Use this repo template to create your own Deduper repo - you should do all your work in your own repository. Please name it Deduper-<github-user-name>
.
Write up a strategy for writing a Reference Based PCR Duplicate Removal tool. That is, given a sorted sam file of uniquely mapped reads, remove all PCR duplicates (retain only a single copy of each read). Develop a strategy that avoids loading everything into memory. You should not write any code for this portion of the assignment. Be sure to:
- Define the problem
- Write examples:
- Include a properly formated sorted input sam file
- Include a properly formated expected output sam file
- Develop your algorithm using pseudocode
- Determine high level functions
- Description
- Function headers
- Test examples (for individual functions)
- Return statement
For this portion of the assignment, you should design your algorithm for single-end data, with 96 UMIs. UMI information will be in the QNAME, like so: NS500451:154:HWKTMBGXX:1:11101:15364:1139:GAACAGGT
. Discard any UMIs with errors (or think about how you might error correct, if you're feeling ambitious).
An important part of writing code is reviewing code - both your own and other's. In this portion of the assignment, you will be assigned 3 students' pseudocode algorithms to review. Be sure to evaluate the following points:
- Does the proposed algorithm make sense to you? Can you follow the logic?
- Does the algorithm do everything it's supposed to do? (see part 1)
- Are proposed functions reasonable? Are they "standalone" pieces of code?
You can find your assigned reviewees on Canvas. You can find your fellow students' repositories at
github.com/<user>/Deduper-<github-user-name>
Be sure to leave comments on their repositories by creating issues or by commenting on the pull request.
Write your deduper function!
Given a SAM file of uniquely mapped reads, and a text file containing the known UMIs, remove all PCR duplicates (retain only a single copy of each read). Remember:
- Your Python code can assume a sorted sam file (you might need to use
samtools sort
outside of your Python script) - Account for:
- all possible CIGAR strings (including adjusting for soft clipping, etc.)
- Strand
- Single-end reads
- Known UMIs
- Considerations:
- Millions of reads – avoid loading everything into memory!

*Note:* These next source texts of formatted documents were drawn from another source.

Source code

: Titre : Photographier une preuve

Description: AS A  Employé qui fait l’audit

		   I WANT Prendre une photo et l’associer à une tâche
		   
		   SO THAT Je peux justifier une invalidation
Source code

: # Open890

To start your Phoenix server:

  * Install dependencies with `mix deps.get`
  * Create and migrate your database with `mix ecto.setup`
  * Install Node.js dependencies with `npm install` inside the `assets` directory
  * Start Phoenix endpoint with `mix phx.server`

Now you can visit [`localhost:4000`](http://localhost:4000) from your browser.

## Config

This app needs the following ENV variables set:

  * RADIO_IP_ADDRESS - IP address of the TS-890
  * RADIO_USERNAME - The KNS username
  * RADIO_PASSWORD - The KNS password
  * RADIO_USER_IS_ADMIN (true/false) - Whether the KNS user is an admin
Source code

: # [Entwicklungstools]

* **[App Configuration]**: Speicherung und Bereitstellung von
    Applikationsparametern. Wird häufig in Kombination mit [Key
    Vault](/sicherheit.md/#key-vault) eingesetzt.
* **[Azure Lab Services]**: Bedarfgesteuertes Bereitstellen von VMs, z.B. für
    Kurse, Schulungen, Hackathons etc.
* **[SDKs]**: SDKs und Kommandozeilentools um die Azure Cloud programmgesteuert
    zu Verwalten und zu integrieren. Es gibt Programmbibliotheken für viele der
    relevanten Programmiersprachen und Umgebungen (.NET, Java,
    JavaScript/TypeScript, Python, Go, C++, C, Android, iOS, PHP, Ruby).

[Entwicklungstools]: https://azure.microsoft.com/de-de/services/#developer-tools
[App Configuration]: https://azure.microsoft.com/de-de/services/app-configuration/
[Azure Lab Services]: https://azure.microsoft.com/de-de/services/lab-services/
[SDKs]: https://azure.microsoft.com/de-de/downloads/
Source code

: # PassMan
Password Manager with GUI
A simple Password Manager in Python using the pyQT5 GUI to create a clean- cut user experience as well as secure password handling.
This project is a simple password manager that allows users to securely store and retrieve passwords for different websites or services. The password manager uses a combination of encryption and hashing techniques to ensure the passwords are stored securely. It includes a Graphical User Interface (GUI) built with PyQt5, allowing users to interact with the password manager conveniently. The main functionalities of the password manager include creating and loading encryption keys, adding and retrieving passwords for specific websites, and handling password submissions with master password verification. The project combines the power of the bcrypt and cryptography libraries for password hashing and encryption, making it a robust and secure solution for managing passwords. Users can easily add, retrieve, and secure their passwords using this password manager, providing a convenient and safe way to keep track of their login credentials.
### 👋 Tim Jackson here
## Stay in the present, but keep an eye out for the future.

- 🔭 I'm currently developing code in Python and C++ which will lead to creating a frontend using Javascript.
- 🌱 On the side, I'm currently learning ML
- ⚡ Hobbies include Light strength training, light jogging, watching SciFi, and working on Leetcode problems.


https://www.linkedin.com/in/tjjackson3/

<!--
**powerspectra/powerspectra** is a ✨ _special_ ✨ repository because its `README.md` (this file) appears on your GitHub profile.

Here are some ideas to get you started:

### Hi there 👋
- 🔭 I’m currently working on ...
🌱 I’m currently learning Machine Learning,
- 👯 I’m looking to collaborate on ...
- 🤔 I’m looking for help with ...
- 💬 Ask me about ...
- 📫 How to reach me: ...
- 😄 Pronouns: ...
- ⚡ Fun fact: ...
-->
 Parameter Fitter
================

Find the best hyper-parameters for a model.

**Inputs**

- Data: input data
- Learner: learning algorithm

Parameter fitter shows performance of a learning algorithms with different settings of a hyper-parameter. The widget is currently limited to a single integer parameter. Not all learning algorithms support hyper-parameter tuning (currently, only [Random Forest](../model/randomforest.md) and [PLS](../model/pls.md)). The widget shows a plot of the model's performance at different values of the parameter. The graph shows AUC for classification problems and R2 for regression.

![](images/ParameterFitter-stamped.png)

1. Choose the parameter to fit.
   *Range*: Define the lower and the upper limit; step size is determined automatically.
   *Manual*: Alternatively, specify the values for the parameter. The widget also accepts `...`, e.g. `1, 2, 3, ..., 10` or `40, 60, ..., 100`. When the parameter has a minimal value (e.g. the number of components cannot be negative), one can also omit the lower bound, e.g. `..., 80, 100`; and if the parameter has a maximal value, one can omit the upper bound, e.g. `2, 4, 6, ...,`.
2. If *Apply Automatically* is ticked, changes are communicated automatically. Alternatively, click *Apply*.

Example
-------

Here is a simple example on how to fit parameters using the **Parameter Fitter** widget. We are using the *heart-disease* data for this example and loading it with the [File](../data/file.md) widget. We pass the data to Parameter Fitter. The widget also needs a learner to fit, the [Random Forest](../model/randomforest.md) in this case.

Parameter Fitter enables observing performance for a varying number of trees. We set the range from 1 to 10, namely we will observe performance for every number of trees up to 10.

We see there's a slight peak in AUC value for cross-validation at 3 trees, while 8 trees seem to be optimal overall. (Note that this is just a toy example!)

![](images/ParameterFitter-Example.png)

- Be sure to utilize functions appropriately
- Appropriately comment code and include doc strings
- CHALLENGE: In a separate branch, implement options for
- Single-end vs paired-end
- Known UMIs vs randomers
- Error correction of known UMIs
- Choice of duplicate written to file
You MUST:
- Write Python 3.12 compatible code
- Include the following argparse options
-f
,--file
: designates absolute file path to sorted sam file-o
,--outfile
: designates absolute file path to deduplicated sam file-u
,--umi
: designates file containing the list of UMIs-h
,--help
: prints a USEFUL help message (see argparse docs)- That is, your code must be able to run (in a single step) if given a command in the format:
./<your_last_name>_deduper.py -u STL96.txt -f <in.sam> -o <out.sam>
- That is, your code must be able to run (in a single step) if given a command in the format:
- Output the first read encountered if duplicates are found
- Output a properly formatted SAM file
- Name your python script
<your_last_name>_deduper.py
and place it in the top level of your repo (that is, not inside a folder)